# Integral curves and null geodesics

Let be $(M^{n+1},g)$ a spacetime (Lorentz manifold, connexe and time-oriented), $n\ge 2$, and $S\subset M$ a null hypersurface (codim $S=1$ and the restriction of $g$ to each tangent space $T_p S$ is degenerate).

If $K$ is a null vector field of $S$, show that the integral curves of $K$ are null geodesics of $S$.

I would like understand why that problem is equivalent to show that $$\nabla_K K=\lambda K,$$

where $\lambda\in C^\infty(S)$ is a smooth function. Cause, by $\nabla_K K=\lambda K$, if $\alpha$ is a integral curve of $K$, $\frac{d\alpha}{dt}=K(\alpha(t))$, then

$$\frac{D}{dt}\Big(\frac{d\alpha}{dt}\Big)=K(\alpha (t)),$$

and I don't understand why the right-hand side is zero.
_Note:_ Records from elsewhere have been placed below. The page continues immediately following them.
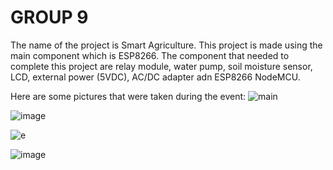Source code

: # GROUP 9
The name of the project is Smart Agriculture.
This project is made using the main component which is ESP8266.
The component that needed to complete this project are relay module, water pump, soil moisture sensor, LCD, external power (5VDC), AC/DC adapter adn ESP8266 NodeMCU.

Here are some pictures that were taken during the event:
![main](https://github.com/fsdkumk/IoT-Smart-Street-Light-using-ESP8266/assets/141599942/9a3e68b3-38b3-4af5-b3e1-67cba6ed4b08)

![image](https://github.com/fsdkumk/IoT-Smart-Agriculture-System-using-ESP8266/assets/141599942/403a9541-a131-43c2-85e2-b8fcc78c8deb)

![e](https://github.com/fsdkumk/IoT-Smart-Agriculture-System-using-ESP8266/assets/141599942/c62d4e7f-08d7-4d74-a855-12bc9c6eddc3)

![image](https://github.com/fsdkumk/IoT-Smart-Agriculture-System-using-ESP8266/assets/141599942/60af0510-4233-4c46-9a64-8cc665cf5244)
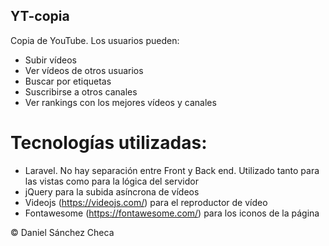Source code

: ## YT-copia

Copia de YouTube. Los usuarios pueden:
-   Subir vídeos
-   Ver vídeos de otros usuarios
-   Buscar por etiquetas
-   Suscribirse a otros canales
-   Ver rankings con los mejores vídeos y canales

# Tecnologías utilizadas:
-   Laravel. No hay separación entre Front y Back end. Utilizado tanto para las vistas como para la lógica del servidor
-   jQuery para la subida asíncrona de vídeos
-   Videojs (https://videojs.com/) para el reproductor de vídeo
-   Fontawesome (https://fontawesome.com/) para los iconos de la página

© Daniel Sánchez Checa
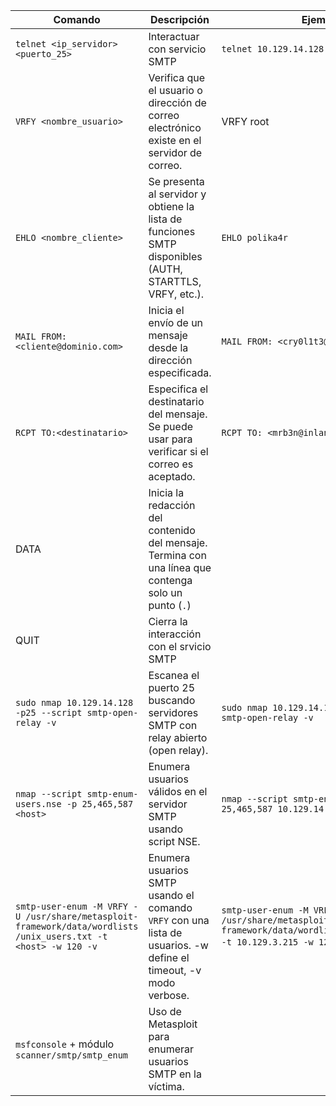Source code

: | Comando                                                                                                        | Descripción                                                                                                      | Ejemplo                                                                                                               |
| -------------------------------------------------------------------------------------------------------------- | ---------------------------------------------------------------------------------------------------------------- | --------------------------------------------------------------------------------------------------------------------- |
| `telnet <ip_servidor> <puerto_25>`                                                                             | Interactuar con servicio SMTP                                                                                    | `telnet 10.129.14.128 25`<br>                                                                                         |
| `VRFY <nombre_usuario>`                                                                                        | Verifica que el usuario o dirección de correo electrónico existe en el servidor de correo.                       | VRFY root                                                                                                             |
| `EHLO <nombre_cliente>`                                                                                        | Se presenta al servidor y obtiene la lista de funciones SMTP disponibles (AUTH, STARTTLS, VRFY, etc.).           | `EHLO polika4r`                                                                                                       |
| `MAIL FROM: <cliente@dominio.com>`                                                                             | Inicia el envío de un mensaje desde la dirección especificada.                                                   | `MAIL FROM: <cry0l1t3@inlanefreight.htb>`                                                                             |
| `RCPT TO:<destinatario>`                                                                                       | Especifica el destinatario del mensaje. Se puede usar para verificar si el correo es aceptado.                   | `RCPT TO: <mrb3n@inlanefreight.htb>`                                                                                  |
| DATA                                                                                                           | Inicia la redacción del contenido del mensaje. Termina con una línea que contenga solo un punto (`.`)            |                                                                                                                       |
| QUIT                                                                                                           | Cierra la interacción con el srvicio SMTP                                                                        |                                                                                                                       |
| `sudo nmap 10.129.14.128 -p25 --script smtp-open-relay -v`                                                     | Escanea el puerto 25 buscando servidores SMTP con relay abierto (open relay).                                    | `sudo nmap 10.129.14.128 -p25 --script smtp-open-relay -v`                                                            |
| `nmap --script smtp-enum-users.nse -p 25,465,587 <host>`                                                       | Enumera usuarios válidos en el servidor SMTP usando script NSE.                                                  | `nmap --script smtp-enum-users.nse -p 25,465,587 10.129.14.128`                                                       |
| `smtp-user-enum -M VRFY -U /usr/share/metasploit-framework/data/wordlists /unix_users.txt -t <host> -w 120 -v` | Enumera usuarios SMTP usando el comando `VRFY` con una lista de usuarios. -w define el timeout, -v modo verbose. | `smtp-user-enum -M VRFY -U /usr/share/metasploit-framework/data/wordlists/unix_users.txt -t 10.129.3.215 -w 120 -v`\| |
| `msfconsole` + módulo `scanner/smtp/smtp_enum`<br>                                                             | Uso de Metasploit para enumerar usuarios SMTP en la víctima.                                                     |                                                                                                                       |
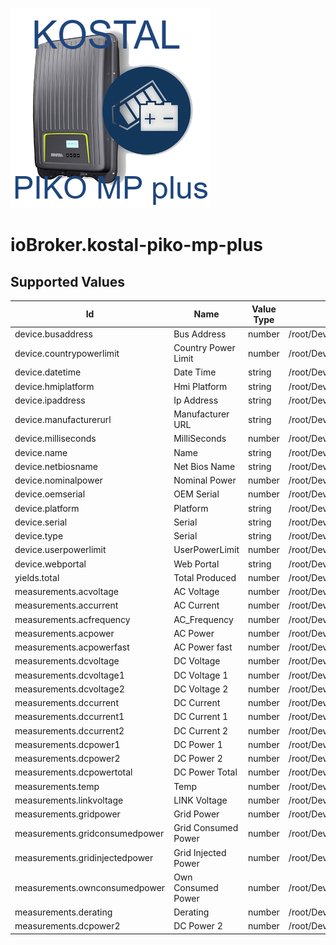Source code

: ![Logo](../admin/kostal-piko-mp-plus.png)

# ioBroker.kostal-piko-mp-plus

## Supported Values

| Id                             | Name                | Value Type | xPath Value                                                                  | xPath Unit                                                             |
| ------------------------------ | ------------------- | ---------- | ---------------------------------------------------------------------------- | ---------------------------------------------------------------------- |
| device.busaddress              | Bus Address         | number     | /root/Device/@BusAddress                                                     | -                                                                      |
| device.countrypowerlimit       | Country Power Limit | number     | /root/Device/@CountryPowerLimit                                              | -                                                                      |
| device.datetime                | Date Time           | string     | /root/Device/@DateTime                                                       | -                                                                      |
| device.hmiplatform             | Hmi Platform        | string     | /root/Device/@HmiPlatform                                                    | -                                                                      |
| device.ipaddress               | Ip Address          | string     | /root/Device/@IpAddress                                                      | -                                                                      |
| device.manufacturerurl         | Manufacturer URL    | string     | /root/Device/@ManufacturerURL                                                | -                                                                      |
| device.milliseconds            | MilliSeconds        | number     | /root/Device/@MilliSeconds                                                   | -                                                                      |
| device.name                    | Name                | string     | /root/Device/@Name                                                           | -                                                                      |
| device.netbiosname             | Net Bios Name       | string     | /root/Device/@NetBiosName                                                    | -                                                                      |
| device.nominalpower            | Nominal Power       | number     | /root/Device/@NominalPower                                                   | -                                                                      |
| device.oemserial               | OEM Serial          | number     | /root/Device/@OEMSerial                                                      | -                                                                      |
| device.platform                | Platform            | string     | /root/Device/@Platform                                                       | -                                                                      |
| device.serial                  | Serial              | string     | /root/Device/@Serial                                                         | -                                                                      |
| device.type                    | Serial              | string     | /root/Device/@Type                                                           | -                                                                      |
| device.userpowerlimit          | UserPowerLimit      | number     | /root/Device/@UserPowerLimit                                                 | -                                                                      |
| device.webportal               | Web Portal          | string     | /root/Device/@WebPortal                                                      | -                                                                      |
| yields.total                   | Total Produced      | number     | /root/Device/Yields/Yield[@Type='Produced'][@slot='total']/YieldValue/@Value | /root/Device/Yields/Yield[@Type='Produced'][@slot='total']/@Unit       |
| measurements.acvoltage         | AC Voltage          | number     | /root/Device/Measurements/Measurement[@Type='AC_Voltage']/@Value             | /root/Device/Measurements/Measurement[@Type='AC_Voltage']/@Unit        |
| measurements.accurrent         | AC Current          | number     | /root/Device/Measurements/Measurement[@Type='AC_Current']/@Value             | /root/Device/Measurements/Measurement[@Type='AC_Current']/@Unit        |
| measurements.acfrequency       | AC_Frequency        | number     | /root/Device/Measurements/Measurement[@Type='AC_Frequency']/@Value           | /root/Device/Measurements/Measurement[@Type='AC_Frequency']/@Unit      |
| measurements.acpower           | AC Power            | number     | /root/Device/Measurements/Measurement[@Type='AC_Power']/@Value               | /root/Device/Measurements/Measurement[@Type='AC_Power']/@Unit          |
| measurements.acpowerfast       | AC Power fast       | number     | /root/Device/Measurements/Measurement[@Type='AC_Power_fast']/@Value          | /root/Device/Measurements/Measurement[@Type='AC_Power_fast']/@Unit     |
| measurements.dcvoltage         | DC Voltage          | number     | /root/Device/Measurements/Measurement[@Type='DC_Voltage']/@Value             | /root/Device/Measurements/Measurement[@Type='DC_Voltage']/@Unit        |
| measurements.dcvoltage1        | DC Voltage 1        | number     | /root/Device/Measurements/Measurement[@Type='DC_Voltage1']/@Value            | /root/Device/Measurements/Measurement[@Type='DC_Voltage1']/@Unit       |
| measurements.dcvoltage2        | DC Voltage 2        | number     | /root/Device/Measurements/Measurement[@Type='DC_Voltage2']/@Value            | /root/Device/Measurements/Measurement[@Type='DC_Voltage2']/@Unit       |
| measurements.dccurrent         | DC Current          | number     | /root/Device/Measurements/Measurement[@Type='DC_Current']/@Value             | /root/Device/Measurements/Measurement[@Type='DC_Current']/@Unit        |
| measurements.dccurrent1        | DC Current 1        | number     | /root/Device/Measurements/Measurement[@Type='DC_Current1']/@Value            | /root/Device/Measurements/Measurement[@Type='DC_Current1']/@Unit       |
| measurements.dccurrent2        | DC Current 2        | number     | /root/Device/Measurements/Measurement[@Type='DC_Current2']/@Value            | /root/Device/Measurements/Measurement[@Type='DC_Current2']/@Unit       |
| measurements.dcpower1          | DC Power 1          | number     | /root/Device/Measurements/Measurement[@Type='DC_Power1']/@Value              | /root/Device/Measurements/Measurement[@Type='DC_Power1']/@Unit         |
| measurements.dcpower2          | DC Power 2          | number     | /root/Device/Measurements/Measurement[@Type='DC_Power2']/@Value              | /root/Device/Measurements/Measurement[@Type='DC_Power2']/@Unit         |
| measurements.dcpowertotal      | DC Power Total      | number     | /root/Device/Measurements/Measurement[@Type='DC_Power Total']/@Value         | /root/Device/Measurements/Measurement[@Type='DC_Power Total']/@Unit    |
| measurements.temp              | Temp                | number     | /root/Device/Measurements/Measurement[@Type='Temp']/@Value                   | /root/Device/Measurements/Measurement[@Type='Temp']/@Unit              |
| measurements.linkvoltage       | LINK Voltage        | number     | /root/Device/Measurements/Measurement[@Type='LINK_Voltage']/@Value           | /root/Device/Measurements/Measurement[@Type='LINK_Voltage']/@Unit      |
| measurements.gridpower         | Grid Power          | number     | /root/Device/Measurements/Measurement[@Type='GridPower']/@Value              | /root/Device/Measurements/Measurement[@Type='GridPower']/@Unit         |
| measurements.gridconsumedpower | Grid Consumed Power | number     | /root/Device/Measurements/Measurement[@Type='GridConsumedPower']/@Value      | /root/Device/Measurements/Measurement[@Type='GridConsumedPower']/@Unit |
| measurements.gridinjectedpower | Grid Injected Power | number     | /root/Device/Measurements/Measurement[@Type='GridInjectedPower']/@Value      | /root/Device/Measurements/Measurement[@Type='GridInjectedPower']/@Unit |
| measurements.ownconsumedpower  | Own Consumed Power  | number     | /root/Device/Measurements/Measurement[@Type='OwnConsumedPower']/@Value       | /root/Device/Measurements/Measurement[@Type='OwnConsumedPower']/@Unit  |
| measurements.derating          | Derating            | number     | /root/Device/Measurements/Measurement[@Type='Derating']/@Value               | /root/Device/Measurements/Measurement[@Type='Derating']/@Unit          |
| measurements.dcpower2          | DC Power 2          | number     | /root/Device/Measurements/Measurement[@Type='DC_Power2']/@Value              | /root/Device/Measurements/Measurement[@Type='DC_Power2']/@Unit         |
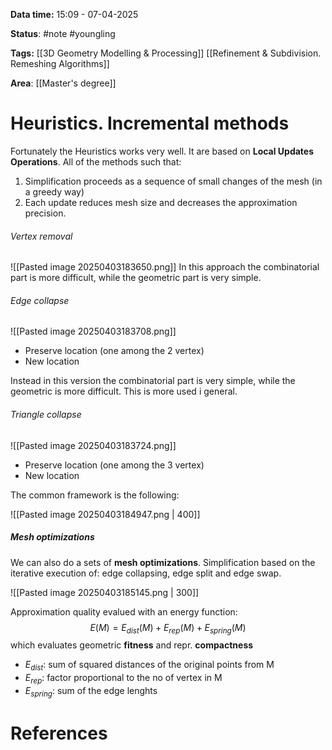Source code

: **Data time:** 15:09 - 07-04-2025

**Status**: #note #youngling 

**Tags:** [[3D Geometry Modelling & Processing]] [[Refinement & Subdivision. Remeshing Algorithms]]

**Area**: [[Master's degree]]
# Heuristics. Incremental methods

Fortunately the Heuristics works very well. It are based on **Local Updates Operations**. All of the  methods such that:
1. Simplification proceeds as a sequence of small changes of the mesh (in a greedy way)
2. Each update reduces mesh size and decreases the approximation precision.

###### Vertex removal
![[Pasted image 20250403183650.png]]
In this approach the combinatorial part is more difficult, while the geometric part is very simple.
###### Edge collapse
![[Pasted image 20250403183708.png]]
- Preserve location (one among the 2 vertex)
- New location

Instead in this version the combinatorial part is very simple, while the geometric is more difficult. This is more used i general.
###### Triangle collapse
![[Pasted image 20250403183724.png]]
- Preserve location (one among the 3 vertex)
- New location

The common framework is the following:

![[Pasted image 20250403184947.png | 400]]

##### Mesh optimizations
We can also do a sets of **mesh optimizations**. Simplification based on the iterative execution of: edge collapsing, edge split and edge swap.

![[Pasted image 20250403185145.png | 300]]

Approximation quality evalued with an energy function:
$$E(M) = E_{dist}(M) + E_{rep}(M) + E_{spring}(M)$$
which evaluates geometric **fitness** and repr. **compactness**
- $E_{dist}$: sum of squared distances of the original points from M
- $E_{rep}$: factor proportional to the no of vertex in M
- $E_{spring}$: sum of the edge lenghts
# References
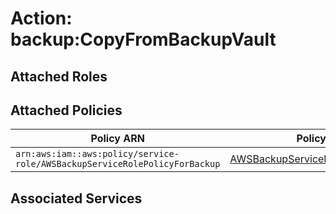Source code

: # Action: backup:CopyFromBackupVault

## Attached Roles

## Attached Policies

| Policy ARN | Policy Name |
|------------|-------------|
| `arn:aws:iam::aws:policy/service-role/AWSBackupServiceRolePolicyForBackup` | [AWSBackupServiceRolePolicyForBackup](../policies.md#awsbackupservicerolepolicyforbackup) |

## Associated Services

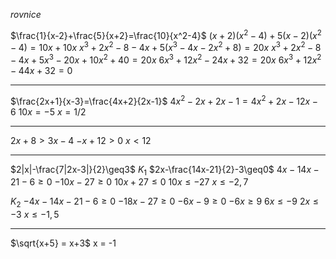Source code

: $rovnice$

$\frac{1}{x-2}+\frac{5}{x+2}=\frac{10}{x^2-4}$
$(x+2)(x^2-4)+5(x-2)(x^2-4)=10x+10x$
$x^3+2x^2-8-4x+5(x^3-4x-2x^2+8)=20x$
$x^3+2x^2-8-4x+5x^3-20x+10x^2+40=20x$
$6x^3+12x^2-24x+32=20x$
$6x^3+12x^2-44x+32=0$


---


$\frac{2x+1}{x-3}=\frac{4x+2}{2x-1}$
$4x^2-2x+2x-1 = 4x^2+2x-12x-6$
$10x=-5$
$x=1/2$

---

$2x+8 > 3x - 4$
$-x+12 > 0$
$x < 12$

---

$2|x|-\frac{7|2x-3|}{2}\geq3$
$K_1$
$2x-\frac{14x-21}{2}-3\geq0$
$4x-14x-21-6\geq0$
$-10x-27\geq 0$
$10x+27 \leq 0$
$10x \leq -27$
$x \leq -2,7$

$K_2$
$-4x-14x-21-6 \geq0$
$-18x - 27 \geq 0$
$-6x-9\geq0$
$-6x \geq 9$
$6x \leq -9$
$2x \leq -3$
$x \leq -1,5$


---

$\sqrt{x+5} = x+3$
x = -1



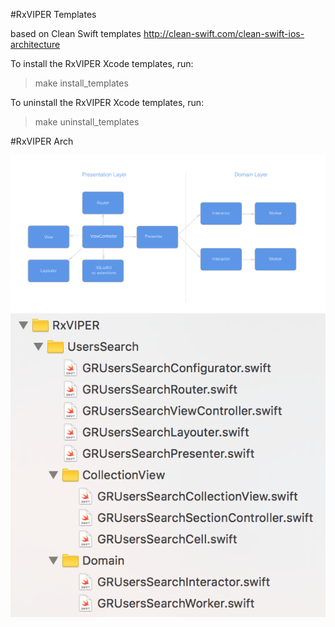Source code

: #RxVIPER Templates

based on Clean Swift templates http://clean-swift.com/clean-swift-ios-architecture

To install the RxVIPER Xcode templates, run:

> make install_templates

To uninstall the RxVIPER Xcode templates, run:

> make uninstall_templates

#RxVIPER Arch

![alt tag](https://github.com/ki0k1/RxVIPER/blob/master/Images/rxviper.png)
![alt tag](https://github.com/ki0k1/RxVIPER/blob/master/Images/image1.png)
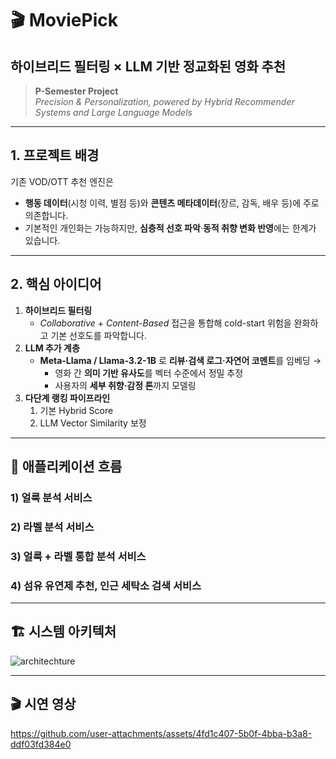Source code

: # **🎬 MoviePick** 
## 하이브리드 필터링 × LLM 기반 정교화된 영화 추천
> **P-Semester Project**  
> _Precision & Personalization, powered by Hybrid Recommender Systems and Large Language Models_

---

## 1. 프로젝트 배경
기존 VOD/OTT 추천 엔진은  
- **행동 데이터**(시청 이력, 별점 등)와 **콘텐츠 메타데이터**(장르, 감독, 배우 등)에 주로 의존합니다.  
- 기본적인 개인화는 가능하지만, **심층적 선호 파악**·**동적 취향 변화 반영**에는 한계가 있습니다.  

---

## 2. 핵심 아이디어
1. **하이브리드 필터링**  
   - _Collaborative_ + _Content-Based_ 접근을 통합해 cold-start 위험을 완화하고 기본 선호도를 파악합니다.  
2. **LLM 추가 계층**  
   - **Meta-Llama / Llama-3.2-1B** 로 **리뷰·검색 로그·자연어 코멘트**를 임베딩 →  
     - 영화 간 **의미 기반 유사도**를 벡터 수준에서 정밀 추정  
     - 사용자의 **세부 취향·감정 톤**까지 모델링  
3. **다단계 랭킹 파이프라인**  
   1) 기본 Hybrid Score  
   2) LLM Vector Similarity 보정  

---

## 📱 애플리케이션 흐름

### 1) 얼룩 분석 서비스 


### 2) 라벨 분석 서비스 


### 3) 얼룩 + 라벨 통합 분석 서비스


### 4) 섬유 유연제 추천, 인근 세탁소 검색 서비스

---


## 🏗️ 시스템 아키텍처

![architechture](https://github.com/user-attachments/assets/709a242f-d582-4174-8358-1e63ca67058d)

---

## 🎬 시연 영상

https://github.com/user-attachments/assets/4fd1c407-5b0f-4bba-b3a8-ddf03fd384e0

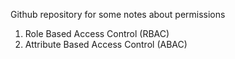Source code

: Github repository for some notes about permissions

1) Role Based Access Control (RBAC)
2) Attribute Based Access Control (ABAC)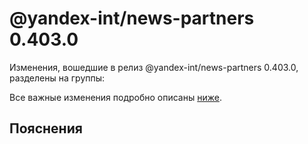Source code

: # @yandex-int/news-partners 0.403.0

<!-- ЧЕЛОВЕЧЕСКОЕ ВСТУПЛЕНИЕ -->

Изменения, вошедшие в релиз @yandex-int/news-partners 0.403.0, разделены на группы:

Все важные изменения подробно описаны [ниже](#Пояснения).

## Пояснения

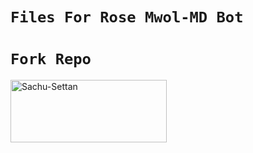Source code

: # `Files For Rose Mwol-MD Bot`

# `Fork Repo`

<p><a href="https://github.com/Sachu-Settan/Media/fork"> <img align="center" src="https://git-scm.com/images/logos/downloads/Git-Logo-1788C.png" height="100" width="250" alt="Sachu-Settan" /></a></p>
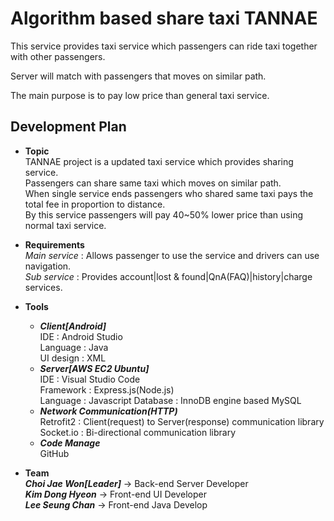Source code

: # Algorithm based share taxi TANNAE
This service provides taxi service which passengers can ride taxi together with other passengers.

Server will match with passengers that moves on similar path.

The main purpose is to pay low price than general taxi service.


## Development Plan
* **Topic**   
TANNAE project is a updated taxi service which provides sharing service.  
Passengers can share same taxi which moves on similar path.   
When single service ends passengers who shared same taxi pays the total fee in proportion to distance.  
By this service passengers will pay 40~50% lower price than using normal taxi service.  

* **Requirements**    
*Main service* : Allows passenger to use the service and drivers can use navigation.  
*Sub service* : Provides account|lost & found|QnA(FAQ)|history|charge services.   

* **Tools**  
  - ***Client[Android]***   
  IDE : Android Studio    
  Language : Java   
  UI design : XML     
  - ***Server[AWS EC2 Ubuntu]***   
  IDE : Visual Studio Code    
  Framework : Express.js(Node.js)   
  Language : Javascript
  Database : InnoDB engine based MySQL
  - ***Network Communication(HTTP)***   
  Retrofit2 : Client(request) to Server(response) communication library    
  Socket.io : Bi-directional communication library    
  - ***Code Manage***   
  GitHub    
  
* **Team**  
***Choi Jae Won[Leader]*** &rarr; Back-end Server Developer  
***Kim Dong Hyeon*** &rarr; Front-end UI Developer  
***Lee Seung Chan*** &rarr; Front-end Java Develop
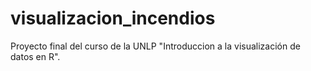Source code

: # visualizacion_incendios
Proyecto final del curso de la UNLP "Introduccion a la visualización de datos en R". 
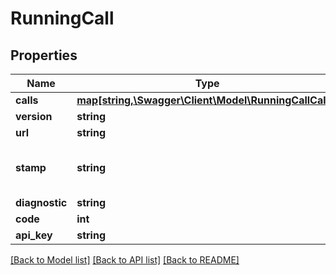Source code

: # RunningCall

## Properties
Name | Type | Description | Notes
------------ | ------------- | ------------- | -------------
**calls** | [**map[string,\Swagger\Client\Model\RunningCallCalls]**](RunningCallCalls.md) |  | [optional] 
**version** | **string** |  | [optional] 
**url** | **string** | Called url | [optional] 
**stamp** | **string** | Date YYYY-MM-DD HH:II | [optional] 
**diagnostic** | **string** |  | [optional] 
**code** | **int** | Http code | [optional] 
**api_key** | **string** |  | [optional] 

[[Back to Model list]](../../README.md#documentation-for-models) [[Back to API list]](../../README.md#documentation-for-api-endpoints) [[Back to README]](../../README.md)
Everyone can help me? Thanks.

## 1 Answer

Actually, by setting $K'=\alpha K$ and calculating the covariant derivative with respect to $K'$ we have $$\nabla_{K'}K'=\alpha K(\alpha)K+\alpha^2\nabla_K K=(\alpha K(\alpha)+\lambda\alpha^2)K.$$ So if $\alpha$ satisfies $\alpha K(\alpha)+\lambda\alpha^2=0$ we have desired vector field which correspond integral curve is a geodesic.